PASSAGE:
# Deep Learning for Computer Vision

## Image Classification

- Assign a label to an image
- ImageNet Large Scale Visual Recognition Challenge: 1000 different classes

### AlexNet

- Five convolutional layers
- Convolution kernels are 3-dimensional, depth matching the input depth
- Convolution is calculated in two directions (x, y), producing a 2-dimensional output for each kernel
- Kernel sizes: 11x11, 5x5, and three layers of 3x3
- Two position-wise fully connected layers (i.e. 1x1 convolutions) with 4096 outputs and one with 1000 outputs before softmax
- Max pooling to reduce resolution after first, second, and the last convolutional layer
- Data augmentation by mirroring and cropping
- Dropout

### VGGNet

- More layers, e.g. 13 convolutional and 3 fully connected layers
- Smaller kernels, all are sized 3x3

### ResNet

- Even deeper, typically 50 or 101 layers
- Consists of residual blocks that contain two convolutional layers and a bypass connection
- A residual block can achieve identity mapping by zeroing out the layer weights

### Inception

- Consists of nine inception modules
- Each module performs 1x1, 3x3, and 5x5 convolutions and concatenates them in depth dimension
- 1x1 convolutions are also performed to reduce the depth before the 3x3 and 5x5 convolutions

## Object Detection

- Finding and classifying a variable number of objects in an image
- Variable number of outputs: a list of bounding boxes with associated labels (and probabilities for the labels and bounding boxes)

RAW DATA:
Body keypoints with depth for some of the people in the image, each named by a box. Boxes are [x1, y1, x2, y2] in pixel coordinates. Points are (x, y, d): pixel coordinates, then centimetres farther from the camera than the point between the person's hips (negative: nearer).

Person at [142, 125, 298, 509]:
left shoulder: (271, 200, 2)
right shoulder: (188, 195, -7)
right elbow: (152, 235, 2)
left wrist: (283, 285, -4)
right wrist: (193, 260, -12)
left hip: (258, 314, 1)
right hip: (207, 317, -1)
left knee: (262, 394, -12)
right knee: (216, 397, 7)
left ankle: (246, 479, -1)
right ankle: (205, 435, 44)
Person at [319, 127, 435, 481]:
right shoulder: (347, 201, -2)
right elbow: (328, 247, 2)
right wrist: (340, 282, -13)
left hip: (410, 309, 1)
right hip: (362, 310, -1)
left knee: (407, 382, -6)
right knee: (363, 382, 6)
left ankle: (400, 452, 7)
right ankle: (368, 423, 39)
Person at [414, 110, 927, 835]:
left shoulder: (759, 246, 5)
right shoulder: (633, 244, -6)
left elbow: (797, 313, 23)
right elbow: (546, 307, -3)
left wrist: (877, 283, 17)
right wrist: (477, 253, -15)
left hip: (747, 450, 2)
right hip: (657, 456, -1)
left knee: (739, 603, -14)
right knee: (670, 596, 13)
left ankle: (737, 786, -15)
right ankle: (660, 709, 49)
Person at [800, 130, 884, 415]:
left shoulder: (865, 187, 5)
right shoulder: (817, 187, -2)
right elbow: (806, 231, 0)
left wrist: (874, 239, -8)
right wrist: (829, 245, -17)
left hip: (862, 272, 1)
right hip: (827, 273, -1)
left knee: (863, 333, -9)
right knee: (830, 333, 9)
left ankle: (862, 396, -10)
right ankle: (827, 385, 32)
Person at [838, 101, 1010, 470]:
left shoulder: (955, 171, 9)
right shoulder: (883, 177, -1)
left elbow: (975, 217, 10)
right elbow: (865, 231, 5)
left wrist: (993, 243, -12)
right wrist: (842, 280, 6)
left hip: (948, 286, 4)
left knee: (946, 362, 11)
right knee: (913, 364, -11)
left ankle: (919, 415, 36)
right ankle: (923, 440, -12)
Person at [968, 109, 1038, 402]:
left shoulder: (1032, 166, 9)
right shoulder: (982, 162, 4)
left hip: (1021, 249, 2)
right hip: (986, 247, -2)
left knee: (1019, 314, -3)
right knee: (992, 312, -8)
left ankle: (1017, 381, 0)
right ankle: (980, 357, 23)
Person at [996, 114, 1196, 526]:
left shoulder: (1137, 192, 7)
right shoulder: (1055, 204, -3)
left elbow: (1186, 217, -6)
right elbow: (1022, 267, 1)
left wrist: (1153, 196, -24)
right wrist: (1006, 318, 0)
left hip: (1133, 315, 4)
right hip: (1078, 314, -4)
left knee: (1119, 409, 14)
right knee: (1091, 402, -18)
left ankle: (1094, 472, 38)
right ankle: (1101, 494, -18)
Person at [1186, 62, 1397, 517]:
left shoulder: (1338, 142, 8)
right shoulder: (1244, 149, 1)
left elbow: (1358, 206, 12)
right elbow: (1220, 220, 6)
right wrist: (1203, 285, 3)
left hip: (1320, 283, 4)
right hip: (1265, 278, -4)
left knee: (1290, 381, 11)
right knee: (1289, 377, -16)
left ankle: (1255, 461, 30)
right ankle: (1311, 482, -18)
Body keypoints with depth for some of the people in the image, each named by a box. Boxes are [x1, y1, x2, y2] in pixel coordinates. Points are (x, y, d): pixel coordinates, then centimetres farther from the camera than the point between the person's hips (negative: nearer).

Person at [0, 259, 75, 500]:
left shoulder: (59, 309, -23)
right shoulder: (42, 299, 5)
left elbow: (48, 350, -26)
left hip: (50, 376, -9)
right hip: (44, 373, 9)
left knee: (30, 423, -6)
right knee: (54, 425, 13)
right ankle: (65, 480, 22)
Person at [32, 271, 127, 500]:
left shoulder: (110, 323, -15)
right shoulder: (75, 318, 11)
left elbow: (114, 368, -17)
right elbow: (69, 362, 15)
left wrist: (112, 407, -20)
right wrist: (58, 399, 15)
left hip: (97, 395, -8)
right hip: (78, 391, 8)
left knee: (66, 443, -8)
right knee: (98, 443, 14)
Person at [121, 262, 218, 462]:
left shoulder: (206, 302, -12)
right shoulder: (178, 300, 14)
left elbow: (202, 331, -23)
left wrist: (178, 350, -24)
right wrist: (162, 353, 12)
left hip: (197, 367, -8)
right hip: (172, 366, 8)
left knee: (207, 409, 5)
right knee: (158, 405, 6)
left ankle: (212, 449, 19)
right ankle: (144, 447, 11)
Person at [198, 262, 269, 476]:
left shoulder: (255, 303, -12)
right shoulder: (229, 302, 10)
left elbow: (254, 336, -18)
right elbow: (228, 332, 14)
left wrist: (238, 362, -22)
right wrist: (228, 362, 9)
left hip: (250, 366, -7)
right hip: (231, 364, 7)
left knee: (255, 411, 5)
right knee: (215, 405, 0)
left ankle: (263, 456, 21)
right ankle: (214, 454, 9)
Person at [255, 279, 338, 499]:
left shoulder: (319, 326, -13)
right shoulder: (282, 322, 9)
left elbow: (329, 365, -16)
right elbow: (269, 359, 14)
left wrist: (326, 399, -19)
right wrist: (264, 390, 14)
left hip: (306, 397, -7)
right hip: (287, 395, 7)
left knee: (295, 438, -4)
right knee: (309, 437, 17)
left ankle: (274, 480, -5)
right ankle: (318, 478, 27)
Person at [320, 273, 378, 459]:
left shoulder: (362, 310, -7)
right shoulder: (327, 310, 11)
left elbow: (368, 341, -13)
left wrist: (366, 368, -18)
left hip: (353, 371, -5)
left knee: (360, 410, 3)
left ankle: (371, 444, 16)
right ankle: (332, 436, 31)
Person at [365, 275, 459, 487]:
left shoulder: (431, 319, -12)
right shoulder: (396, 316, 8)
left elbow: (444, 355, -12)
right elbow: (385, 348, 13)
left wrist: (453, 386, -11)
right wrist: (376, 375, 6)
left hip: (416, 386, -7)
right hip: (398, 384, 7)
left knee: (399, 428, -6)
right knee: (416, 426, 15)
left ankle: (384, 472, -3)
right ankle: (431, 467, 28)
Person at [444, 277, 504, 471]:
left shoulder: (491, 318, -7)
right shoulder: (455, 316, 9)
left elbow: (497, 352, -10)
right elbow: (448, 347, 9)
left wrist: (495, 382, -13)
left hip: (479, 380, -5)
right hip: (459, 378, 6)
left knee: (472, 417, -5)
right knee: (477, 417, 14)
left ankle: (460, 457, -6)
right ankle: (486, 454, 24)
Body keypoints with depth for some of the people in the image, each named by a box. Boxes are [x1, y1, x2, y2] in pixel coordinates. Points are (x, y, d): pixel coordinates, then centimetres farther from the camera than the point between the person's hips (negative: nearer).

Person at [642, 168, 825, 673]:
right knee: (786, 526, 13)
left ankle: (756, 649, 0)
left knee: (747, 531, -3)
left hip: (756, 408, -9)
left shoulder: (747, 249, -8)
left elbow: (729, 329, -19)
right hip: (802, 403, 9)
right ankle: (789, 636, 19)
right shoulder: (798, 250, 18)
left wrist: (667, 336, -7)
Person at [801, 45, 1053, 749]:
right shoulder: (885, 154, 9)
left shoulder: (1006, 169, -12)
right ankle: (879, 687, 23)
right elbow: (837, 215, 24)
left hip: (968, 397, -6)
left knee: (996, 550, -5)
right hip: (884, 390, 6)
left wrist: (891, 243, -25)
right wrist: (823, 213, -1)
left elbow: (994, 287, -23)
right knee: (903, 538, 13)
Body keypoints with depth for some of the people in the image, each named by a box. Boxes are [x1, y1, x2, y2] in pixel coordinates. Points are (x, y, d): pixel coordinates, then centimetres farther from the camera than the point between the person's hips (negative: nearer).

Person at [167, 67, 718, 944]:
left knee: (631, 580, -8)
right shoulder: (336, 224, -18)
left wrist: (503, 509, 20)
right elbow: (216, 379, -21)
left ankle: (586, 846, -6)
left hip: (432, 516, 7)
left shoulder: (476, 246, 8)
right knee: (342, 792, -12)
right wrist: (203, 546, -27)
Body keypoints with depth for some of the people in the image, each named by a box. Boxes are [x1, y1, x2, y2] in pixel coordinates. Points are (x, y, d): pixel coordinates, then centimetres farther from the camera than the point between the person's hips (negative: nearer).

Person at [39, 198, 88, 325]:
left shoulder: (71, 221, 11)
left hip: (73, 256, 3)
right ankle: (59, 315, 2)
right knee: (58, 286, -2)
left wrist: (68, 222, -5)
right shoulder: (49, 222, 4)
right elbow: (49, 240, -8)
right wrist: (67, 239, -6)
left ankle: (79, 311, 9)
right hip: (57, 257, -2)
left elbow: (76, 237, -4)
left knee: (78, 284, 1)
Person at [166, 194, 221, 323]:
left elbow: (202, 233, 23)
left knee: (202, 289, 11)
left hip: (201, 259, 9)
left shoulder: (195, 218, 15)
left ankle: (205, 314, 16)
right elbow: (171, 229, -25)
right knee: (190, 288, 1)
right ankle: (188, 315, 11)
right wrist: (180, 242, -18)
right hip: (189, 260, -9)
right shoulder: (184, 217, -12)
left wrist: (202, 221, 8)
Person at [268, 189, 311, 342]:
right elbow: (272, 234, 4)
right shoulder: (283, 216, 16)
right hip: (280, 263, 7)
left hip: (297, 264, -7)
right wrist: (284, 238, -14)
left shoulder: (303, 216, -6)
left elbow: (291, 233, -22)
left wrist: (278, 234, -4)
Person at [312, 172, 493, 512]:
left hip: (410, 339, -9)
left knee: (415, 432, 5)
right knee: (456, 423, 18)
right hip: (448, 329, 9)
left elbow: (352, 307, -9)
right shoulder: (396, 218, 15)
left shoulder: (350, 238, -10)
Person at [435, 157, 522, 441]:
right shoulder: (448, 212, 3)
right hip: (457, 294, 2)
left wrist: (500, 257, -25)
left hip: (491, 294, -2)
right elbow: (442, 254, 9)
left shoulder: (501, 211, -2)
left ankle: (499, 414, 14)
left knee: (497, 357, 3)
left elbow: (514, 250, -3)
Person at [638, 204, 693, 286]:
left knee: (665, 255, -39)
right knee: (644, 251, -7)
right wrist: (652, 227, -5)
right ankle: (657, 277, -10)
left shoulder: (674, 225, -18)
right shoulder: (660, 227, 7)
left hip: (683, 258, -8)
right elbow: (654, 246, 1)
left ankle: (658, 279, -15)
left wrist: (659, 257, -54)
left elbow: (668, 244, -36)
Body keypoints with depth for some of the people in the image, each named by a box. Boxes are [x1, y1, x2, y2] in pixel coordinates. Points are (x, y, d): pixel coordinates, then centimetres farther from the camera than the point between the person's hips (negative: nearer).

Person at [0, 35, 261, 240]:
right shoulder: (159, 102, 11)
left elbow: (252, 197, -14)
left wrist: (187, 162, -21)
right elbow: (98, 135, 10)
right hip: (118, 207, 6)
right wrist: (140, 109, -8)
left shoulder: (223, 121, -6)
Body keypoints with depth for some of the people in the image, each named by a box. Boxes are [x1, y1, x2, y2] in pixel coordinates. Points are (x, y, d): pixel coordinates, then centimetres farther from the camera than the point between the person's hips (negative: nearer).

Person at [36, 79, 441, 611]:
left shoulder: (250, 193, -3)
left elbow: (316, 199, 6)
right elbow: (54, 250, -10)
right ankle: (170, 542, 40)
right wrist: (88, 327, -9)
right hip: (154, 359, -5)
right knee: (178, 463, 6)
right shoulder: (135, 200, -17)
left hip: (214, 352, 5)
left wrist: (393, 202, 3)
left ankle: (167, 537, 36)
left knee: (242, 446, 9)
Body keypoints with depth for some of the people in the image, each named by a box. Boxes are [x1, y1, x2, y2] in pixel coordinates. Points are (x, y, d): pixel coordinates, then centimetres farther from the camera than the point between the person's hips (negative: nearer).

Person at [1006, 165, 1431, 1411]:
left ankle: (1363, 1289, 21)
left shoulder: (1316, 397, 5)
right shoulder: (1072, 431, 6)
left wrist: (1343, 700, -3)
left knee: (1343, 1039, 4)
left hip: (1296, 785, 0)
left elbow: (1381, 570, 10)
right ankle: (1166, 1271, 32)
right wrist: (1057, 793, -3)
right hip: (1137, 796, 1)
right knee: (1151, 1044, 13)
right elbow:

TO DO:
1. Copy the deep learning notes from "## Object Detection" to "and bounding boxes)" without changes.
2. According to the deep learning notes, what does a ResNet residual block contain?
3. Extend the deep learning notes past their final line, in the same style.

ANSWER LIST:
1.
## Object Detection

- Finding and classifying a variable number of objects in an image
- Variable number of outputs: a list of bounding boxes with associated labels (and probabilities for the labels and bounding boxes)

2. Two convolutional layers and a bypass connection.

3.
### Faster R-CNN

- A CNN is pretrained for image classifications (e.g. ImageNet) and one of its intermediate layers is used as a feature extractor
- A region proposal network (RPN) finds up to a predefined number of regions
- Initially all combinations of given sizes (e.g. 64, 128, 256 pixels) and given ratios between width and height (e.g. 0.5, 1.0, 1.5) are used as reference regions
- RPN learns to predict a probability that a reference region contains an object, and x, y, width, and height offset from the reference
- The extracted features are reused for classifying the regions using a region-based CNN (R-CNN)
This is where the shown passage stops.